At around that time, a radio interview with rebel leader Salif Sadio on Sud-FM was immediately banned and staff of the station arrested under an “emergency measure” taken by the minister of the interior. It can be argued that these clashes between the Senegalese state and the media resulted in less coverage of Casamance. The media have failed to cover it systematically since then. Causes have been caricatured and prejudices reinforced. The rebellion has been projected as someone else’s problem.

In addition, there was little or no academic research on the conflict until the 1990s. The beginning of the conflict and its root causes were poorly documented, and even essentially factual articles offered little prospect for contextualisation. Moreover, the conflict has endured for so long that reporters deeply involved in reporting the Casamance conflict have been replaced by a new generation for whom the conflict is much less important. Momar Coumba Diop and Mamadou Diouf, who edited a number of research works on the conflict, were pioneers in this area, but received very little media attention.

Their publications, which range from the Trajectoire d’un Etat (published in English as Senegal, Essays in Statecraft, 1993) to Senegal under Abdou Diouf, 1992, and Le Sénégal contemporain (Contemporary Senegal, 2002) and Sénégal: Les ethnies et la nation (Senegal: ethnic groups and the nation, 1998) by Makhtar Diouf, were followed by other academic research on Casamance. But while the conflict did become a centre of interest in academia and research, no bridges were built between this approach and that of the media.

“Capture and decryption” refers to the professional aptitude essential to the calling of the journalist, whose aim is to give readers access to the facts and discourses that structure the life of the nation. The media give the national discourse meaning while at the same time challenging it. This conception of journalism depends on training practitioners to participate in public life and to serve as links beween players in the public sphere.

This kind of journalism, sometimes described as complex journalism, is more necessary than ever in a context of conflict like the one of Casamance – which in itself is an example of complexity, with its multifaceted causes, diversity of actors, and visible or invisible interests. For example, the rebels present their region as “beautiful and rebellious”, but this narrative blurs other causes of the conflict, including economic marginalisation and the land issue. During the 1970s, the government expropriated land there on a large scale, which led many to join the fighters in the maquis.

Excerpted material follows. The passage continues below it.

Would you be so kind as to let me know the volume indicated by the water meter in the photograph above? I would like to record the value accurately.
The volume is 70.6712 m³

Geopolitical issues at the sub-regional level, such as the relationship between Gambia and Guinea-Bissau, are also at stake. Then again, the underground character of the rebellion movements can make them difficult to identify. This invisibility can mean that media houses and journalists ignore the Casamance issue, or take shortcuts. Currently, they are mostly content with reports on robberies and other acts of violence: these are “news stories”. When it is discussed, Casamance is presented as a conflict of identity. However, the independent media seldom simply adopt the official point of view of “non-negotiability of independence”.

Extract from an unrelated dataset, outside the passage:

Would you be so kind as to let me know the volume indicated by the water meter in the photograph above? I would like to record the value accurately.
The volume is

After decades of conflict, there is still little sign of any political solution to the Casamance question. The state sometimes adopts repressive measures against the press, or censors particular works. Mostly the subject is surrounded by deep silence. Nevertheless, there are some things which the media can do to contribute to real peace. The causes of the Casamance conflict need to be systematically researched and documented.

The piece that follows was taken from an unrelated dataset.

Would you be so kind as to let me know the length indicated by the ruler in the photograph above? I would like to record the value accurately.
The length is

Journalism is a form of mediation, and equidistant information processing helps to bring political opponents together. An important part of this involves ensuring that marginalised voices are heard This approach opens the public space to all statements, even those which shock or collide. Out of this friction the truth arises, and the beat of peaceful hearts.

Moustapha Gueye is a research associate with the Gorée Institute, Senegal. He holds a doctorate in information and communication sciences and is a researcher and senior lecturer at the Centre d’études des Sciences et Techniques de l’information (CESTI) at Cheikh Anta Diop University in Dakar. His research interests include media, conflict, peace and democracy.